Der Fachplan Raufußhuhn-Management identifiziert in den Handlungsfeldern „Habitatgestaltung“, „Besucherlenkung“, „Wildtiermanagement & Regulierung“, „Infrastruktur“ und „Kommunikation“ verschiedene Diskussionspunkte und formuliert Ziele für den Lebensraum von Auerhuhn, Birkhuhn, Haselhuhn und Schneehuhn im Nationalparkgebiet. Es werden die bisher erfolgten Festlegungen im Management beleuchtet und die Entwicklung der Arten seit Nationalparkgründung dargestellt.

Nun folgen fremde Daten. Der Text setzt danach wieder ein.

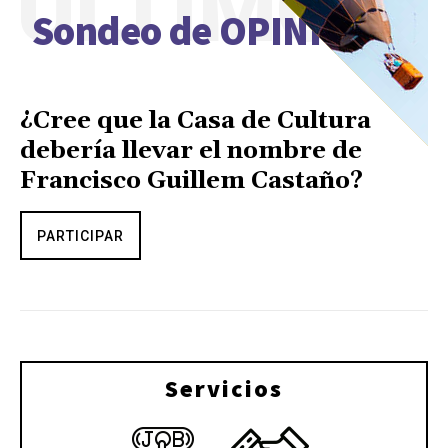
ÚLTIMO
Sondeo de OPINIÓN
¿Cree que la Casa de Cultura
debería llevar el nombre de
Francisco Guillem Castaño?
PARTICIPAR
Servicios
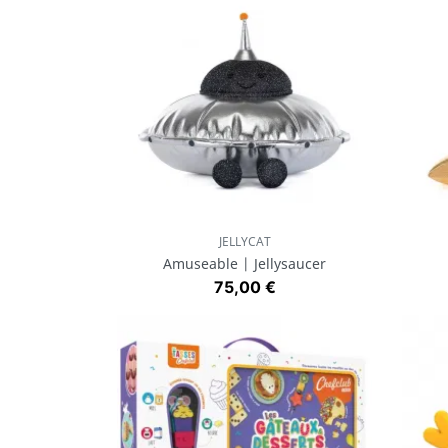
JELLYCAT
Aperçu rapide

Amuseable | Jellysaucer
Prix
75,00 €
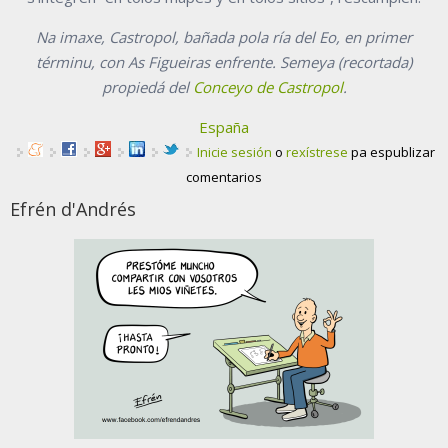
Na imaxe, Castropol, bañada pola ría del Eo, en primer
términu, con As Figueiras enfrente. Semeya (recortada)
propiedá del
Conceyo de Castropol
.
España
Inicie sesión
o
rexístrese
pa espublizar
comentarios
Efrén d'Andrés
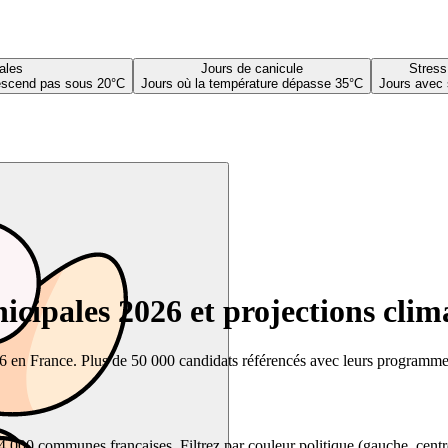
ales
Jours de canicule
Stress
descend pas sous 20°C
Jours où la température dépasse 35°C
Jours avec 
cipales 2026 et projections clim
26 en France. Plus de 50 000 candidats référencés avec leurs programmes,
00 communes françaises. Filtrez par couleur politique (gauche, centre, dr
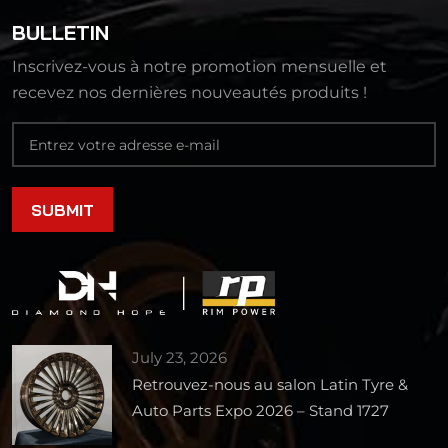
BULLETIN
Inscrivez-vous à notre promotion mensuelle et
recevez nos dernières nouveautés produits !
July 23, 2026
Retrouvez-nous au salon Latin Tyre &
Auto Parts Expo 2026 – Stand 1727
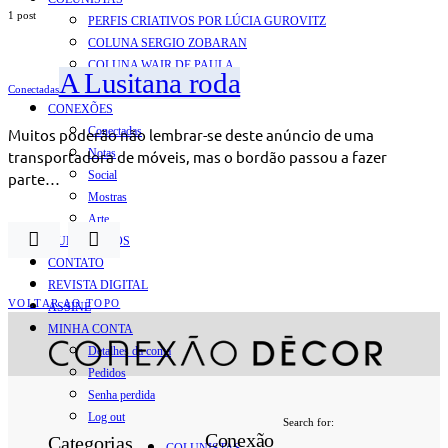
1 post
PERFIS CRIATIVOS POR LÚCIA GUROVITZ
COLUNA SERGIO ZOBARAN
COLUNA WAIR DE PAULA
A Lusitana roda
ARTE.IN.FORMA
Conectadas
CONEXÕES
Conectadas
Muitos poderão não lembrar-se deste anúncio de uma
Notas
transportadora de móveis, mas o bordão passou a fazer
Social
parte…
Mostras
Arte
QUEM SOMOS
CONTATO
REVISTA DIGITAL
VOLTAR AO TOPO
ASSINE
MINHA CONTA
Detalhes da conta
Pedidos
Senha perdida
Log out
Search for:
Conexão
Categorias
COLUNISTAS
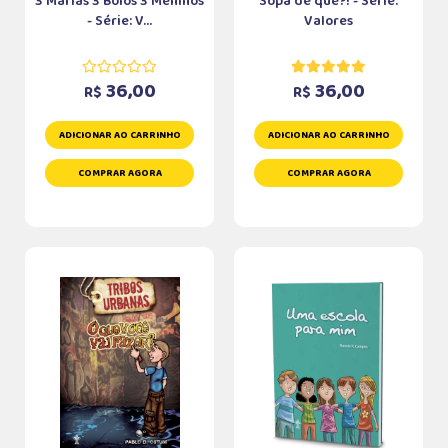
3 Marias 3 Bolos 3 Meninos
Sopa de quê?! - Série:
- Série: V...
Valores
36,00
36,00
R$
R$
ADICIONAR AO CARRINHO
ADICIONAR AO CARRINHO
COMPRAR AGORA
COMPRAR AGORA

Bei der Ableitung von Maßnahmen wurden alle Fachbereiche des Nationalparks beteiligt und Expertenmeinungen eingeholt. Sofern sich aus der Diskussion relevante Punkte ergaben, wurden Maßnahmen ausformuliert und die Verantwortlichkeiten innerhalb der Nationalpark Gesäuse GmbH festgelegt. Das bietet die Grundlage zum Schutz der Raufußhühner für die kommenden 15 Jahre.